Exhibits and Schedules These have been discussed as they came up in the text. Exhibit A and Schedule I attached to the example PSA contain brief examples of what they might need to look like to mesh with the text. As a general caution, a couple of places where PSAs sometimes fall short is that (1) exhibits and schedules are not carefully tailored to correspond with text of the PSA, and (2) data shown on exhibits and schedules is not carefully reviewed to be sure it is complete, accurate and does not contain things that shouldn=t be there.
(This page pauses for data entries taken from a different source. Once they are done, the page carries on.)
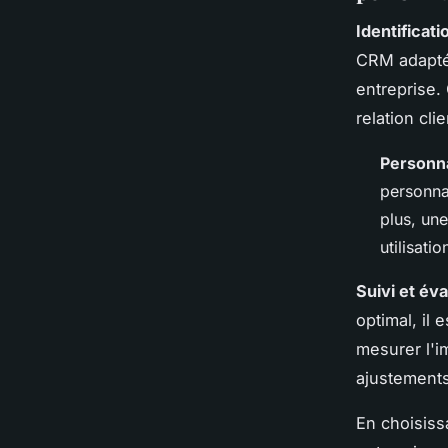
Identificat
CRM adaptée
entreprise.
relation cl
Personna
personna
plus, un
utilisatio
Suivi et éva
optimal, il 
mesurer l'i
ajustements
En choisiss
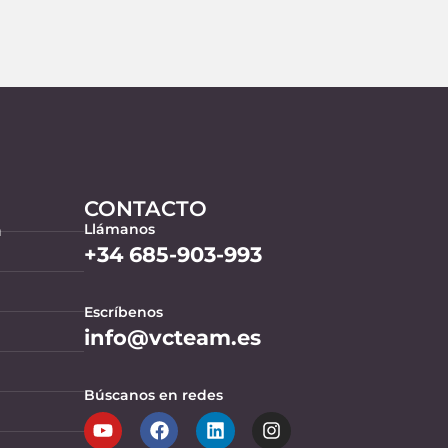
 
 
o 
CONTACTO
a
Llámanos
+34 685-903-993
Escríbenos
info@vcteam.es
Búscanos en redes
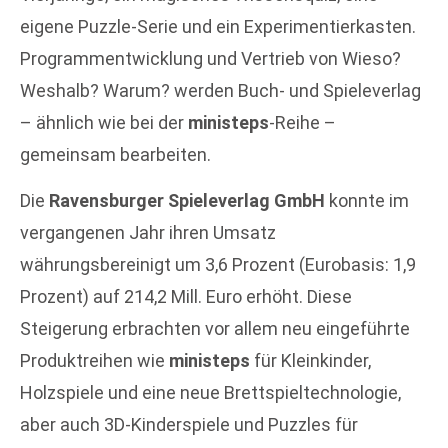
eigene Puzzle-Serie und ein Experimentierkasten.
Programmentwicklung und Vertrieb von Wieso?
Weshalb? Warum? werden Buch- und Spieleverlag
– ähnlich wie bei der
ministeps
-Reihe –
gemeinsam bearbeiten.
Die
Ravensburger Spieleverlag GmbH
konnte im
vergangenen Jahr ihren Umsatz
währungsbereinigt um 3,6 Prozent (Eurobasis: 1,9
Prozent) auf 214,2 Mill. Euro erhöht. Diese
Steigerung erbrachten vor allem neu eingeführte
Produktreihen wie
ministeps
für Kleinkinder,
Holzspiele und eine neue Brettspieltechnologie,
aber auch 3D-Kinderspiele und Puzzles für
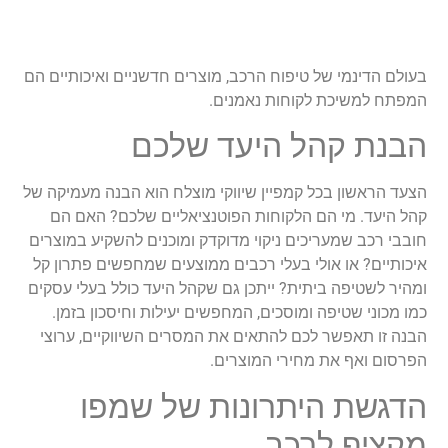
בעולם הדינמי של טיפוח הרכב, מוצרים חדשניים ואיכותיים הם
המפתח למשיכת לקוחות נאמנים.
הבנת קהל היעד שלכם
הצעד הראשון בכל קמפיין שיווקי מוצלח הוא הבנה מעמיקה של
קהל היעד. מי הם הלקוחות הפוטנציאליים שלכם? האם הם
חובבי רכב שמעריכים ניקוי מדוקדק ומוכנים להשקיע במוצרים
איכותיים? או אולי בעלי רכבים ממוצעים שמחפשים פתרון קל
ומהיר לשטיפה ביתית? ייתכן גם שקהל היעד כולל בעלי עסקים
כמו מכוני שטיפה ומוסכים, המחפשים יעילות וחיסכון בזמן.
הבנה זו תאפשר לכם להתאים את המסרים השיווקיים, ערוצי
הפרסום ואף את מחירי המוצרים.
הדגשת היתרונות של שמפו
מקציף לרכב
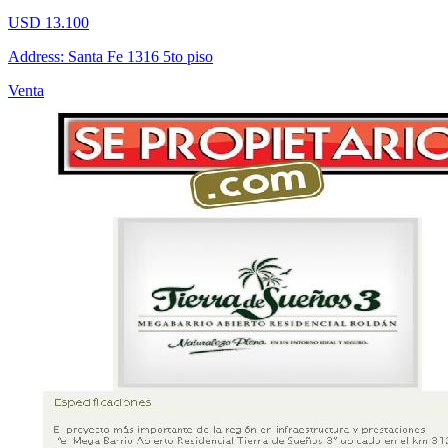
USD 13.100
Address: Santa Fe 1316 5to piso
Venta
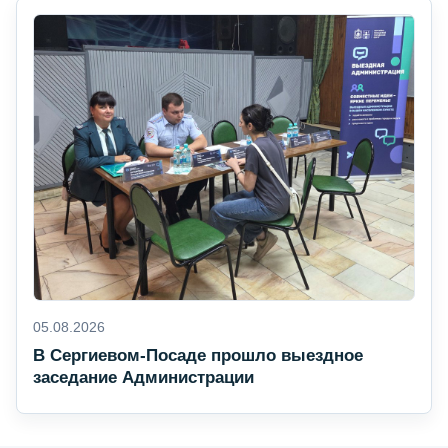
05.08.2026
В Сергиевом-Посаде прошло выездное
заседание Администрации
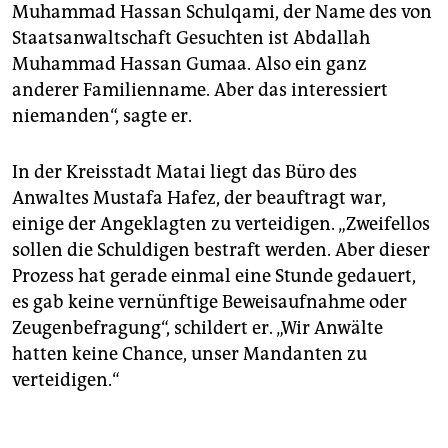
Muhammad Hassan Schulqami, der Name des von
Staatsanwaltschaft Gesuchten ist Abdallah
Muhammad Hassan Gumaa. Also ein ganz
anderer Familienname. Aber das interessiert
niemanden“, sagte er.
In der Kreisstadt Matai liegt das Büro des
Anwaltes Mustafa Hafez, der beauftragt war,
einige der Angeklagten zu verteidigen. „Zweifellos
sollen die Schuldigen bestraft werden. Aber dieser
Prozess hat gerade einmal eine Stunde gedauert,
es gab keine vernünftige Beweisaufnahme oder
Zeugenbefragung“, schildert er. „Wir Anwälte
hatten keine Chance, unser Mandanten zu
verteidigen.“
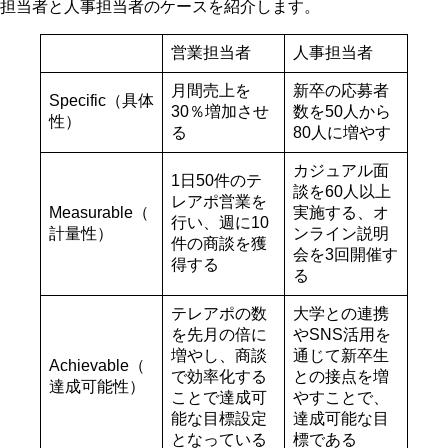
担当者と人事担当者のケースを紹介します。
営業担当者
人事担当者
月間売上を
新卒の応募者
Specific（具体
30％増加させ
数を50人から
性）
る
80人に増やす
カジュアル面
1日50件のテ
談を60人以上
レアポ営業を
Measurable（
実施する、オ
行い、週に10
計量性）
ンライン説明
件の商談を獲
会を3回開催す
得する
る
テレアポの数
大学との連携
を先月の倍に
やSNS活用を
増やし、商談
通じて新卒生
Achievable（
で効率化する
との接点を増
達成可能性）
ことで達成可
やすことで、
能な目標設定
達成可能な目
となっている
標である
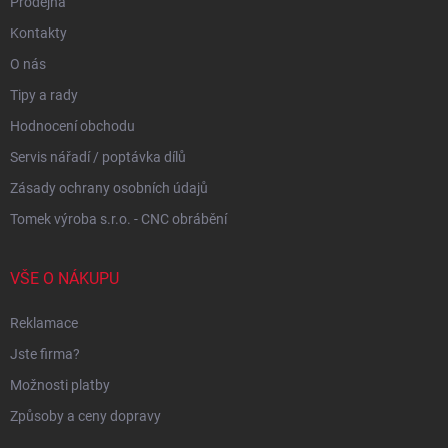
Prodejna
Kontakty
O nás
Tipy a rady
Hodnocení obchodu
Servis nářadí / poptávka dílů
Zásady ochrany osobních údajů
Tomek výroba s.r.o. - CNC obrábění
VŠE O NÁKUPU
Reklamace
Jste firma?
Možnosti platby
Způsoby a ceny dopravy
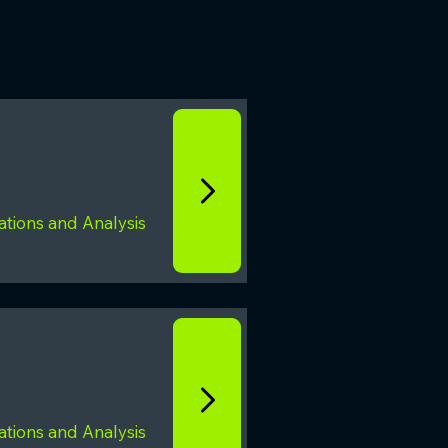
tions and Analysis
tions and Analysis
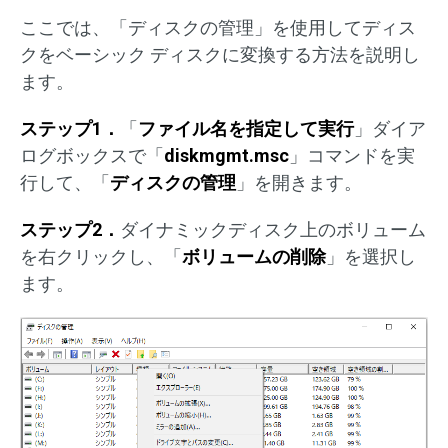
ここでは、「ディスクの管理」を使用してディス
クをベーシック ディスクに変換する方法を説明し
ます。
ステップ1．
「
ファイル名を指定して実行
」ダイア
ログボックスで「
diskmgmt.msc
」コマンドを実
行して、「
ディスクの管理
」を開きます。
ステップ2．
ダイナミックディスク上のボリューム
を右クリックし、「
ボリュームの削除
」を選択し
ます。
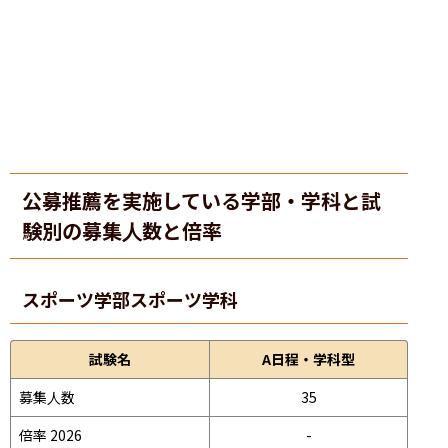
公募推薦を実施している学部・学科と試
験別の募集人数と倍率
スポーツ学部
スポーツ学科
試験名
A日程・学科型
募集人数
35
倍率 2026
-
Although this is somewhat more a buyer issue, disclosure schedules should be carefully reviewed as often the items disclosed are excepted from representations, and other obligations, in the PSA and may even form the basis for obligations taken on-this is certainly the case in the example PSA. In preparing an attached conveyance form (attached as Schedule II in the example PSA), the parties should verify that the description of assets conveyed corresponds with descriptions in PSA (Section 1 in example PSA). Often these paragraphs can be copied. Conclusions

Every deal is different, and every seller (and buyer too, for that matter) has different motivations, concerns and personality-and the concerns and motivations will often vary from deal to deal even with the same seller. As was stated to begin with, this presentation, and the example PSA and riders, are not intended to be create a form, nor were they intended to highlight every issue of concern to a seller. Having said that, hopefully this presentation has been thought provoking and has at least offered up some useful ideas.